Ainda assim, várias são as evidências e que as relações bilaterais entre o Brasil e a França representam hoje pauta importante na política internacional desses dois países.
Na área de formação de recursos de alto nível constata-se que 50% dos cerca de seis mil bolsistas brasileiros no exterior estão na França, desenvolvendo estudos principalmente nas áreas de engenharia química, engenharia de minas, geologia e telecomunicações. Os convênios científicos nas áreas de engenharia espacial, meio ambiente, agronomia, saúde, entre outros, recebem também atenção especial de ambos os países visando à construção de verdadeiros programas de cooperação, que não se limitem ao simples intercâmbio de bolsistas.

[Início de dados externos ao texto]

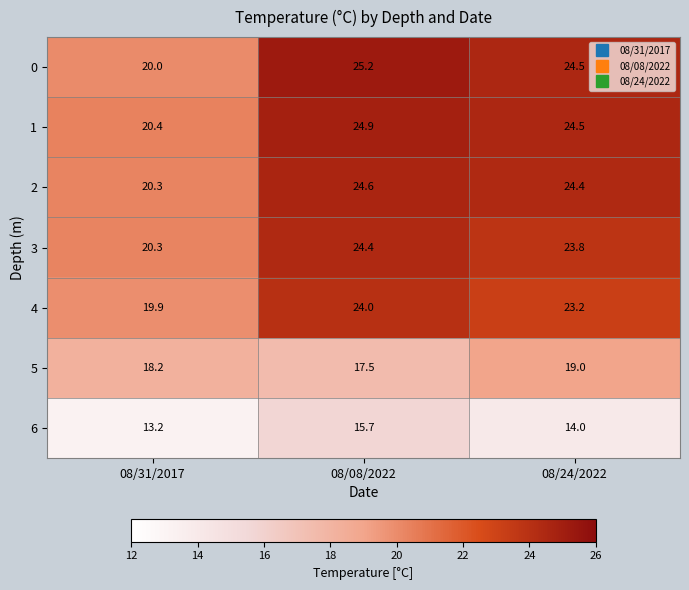

List the series in order of their peak value, highest first.

0, 1, 2, 3, 4, 5, 6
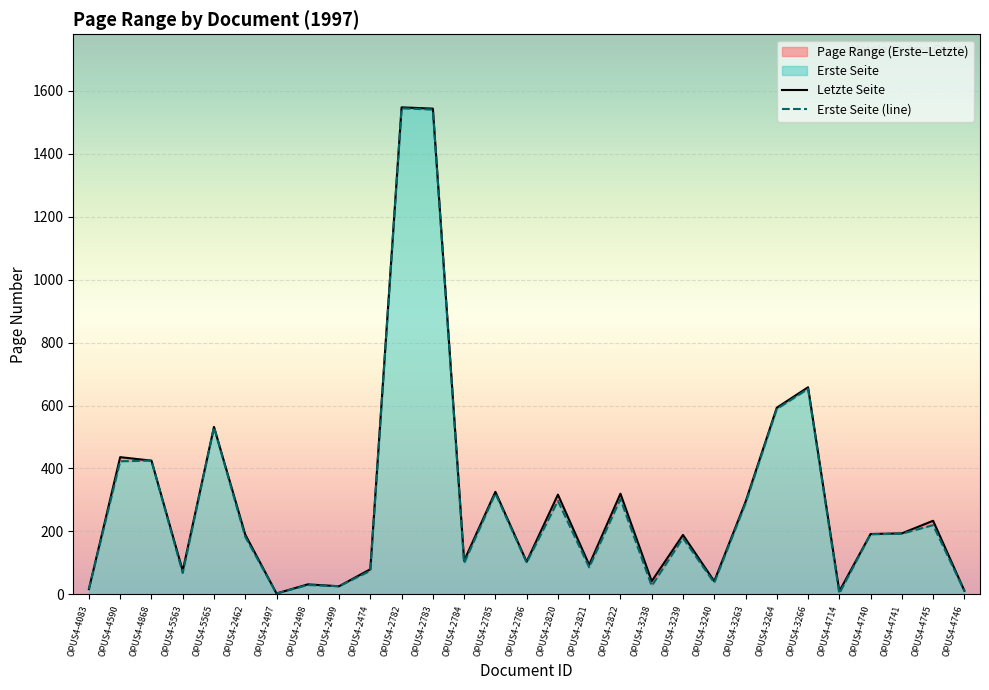

Read the Erste Seite (line) value at OPUS4-3266.

653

Na balança comercial, embora observe-se um superávit das exportações brasileiras de cerca de US$ 3,5 bilhões no período de 1981/1991, a tendência é de crescimento. Em 1994 o Brasil recebeu 4,6% das aplicações francesas no exterior e contavam-se 340 empresas francesas, com inúmeras subsidiárias, instaladas no Brasil. Os US$ 2,4 bilhões de capital acumulados no país, principalmente em indústrias e em instituições financeiras, geraram em 1991 cerca de 112 mil empregos diretos.
Portanto, atualmente França e Brasil se vêem num momento decisivo para as futuras relações bilaterais. Se de um lado constata-se a necessidade de investimentos no Brasil, que em vários setores da indústria está com a utilização de sua capacidade instalada próxima de 100%, de outro observa-se a possibilidade de ampliação dos investimentos oriundos da França, cuja economia se encontra em fase de expansão e onde muitos empresários consideram que o Brasil detém um dos maiores mercados potenciais no mundo. Do lado francês verifica-se um forte interesse por setores como indústria química; farmacêutica; têxtil, de papel e celulose; de equipamentos para agroindústria e beneficiamento de produtos primários; de cimento; de automobilismo; de tecnologia espacial; de tele-comunicações; de energia; e de serviços, em particular hotelaria e lazer. Do lado brasileiro, anseia-se pelo resgate do caráter multilateral das nossas relações internacionais que historicamente sempre foram diversificadas; anseia-se também pela substituição dos vícios do Estado paternalista por um Estado que garanta a defesa dos interesses nacionais e dos direitos do cidadão, virtudes da cultura francesa. O Brasil espera que a França nos auxilie na defesa de fóruns multilaterais para resolução de controvérsias econômicas. Do lado brasileiro, espera-se também que a França em suas tradicionais relações com países tropicais de outros continentes, favoreça nossas relações Sul/Sul. Do lado francês, espera-se que o Brasil possa ser a porta de entrada francesa no MERCOSUL, assim como um dia Portugal constituiu a porta de entrada brasileira na Europa. Do lado brasileiro o que se espera é que o Estado francês veja o Brasil com o mesmo otimismo que seus empresários.
Convergências de interesses são muitas mas divergências também existem e não podem ser ignoradas. A necessidade brasileira de alcançar um patamar de desenvolvimento não se dará sob o custo do sacrifício da reciprocidade nas relações internacionais. A estabilidade da moeda brasileira não deve ser o único argumento para justificar a retomada do crescimento econômico. Decisões como as que envolvem o projeto Sivam e a flagrante existência de dois Brasis – o que escala os degraus do desenvolvimento e o que desce a ladeira do obscurantismo, da violência no campo, da fome, da exploração infantil – podem representar sérios obstáculos nas relações França – Brasil. Tanto quanto o mal-estar e constrangimentos que causam a política francesa em relação aos extracomunitários, aos diversos protecionismos e à manutenção da tensão nuclear. Do mesmo modo, espera-se que, para o Governo francês, o Brasil não seja mais apenas um país “exotique”, que exporta índios como descrito por Gonneville. Para o Brasil, as relações com a França não devem se construir em cooperações fundamentadas na dominação de países d’outremer mas nas colaborações de diférents partinaires, sem qualquer exigência de internacionalismo unilateral.
PAULO DELGADO é deputado federal pelo PT de Minas Gerais e membro da Comissão de Relações Exteriores da Câmara.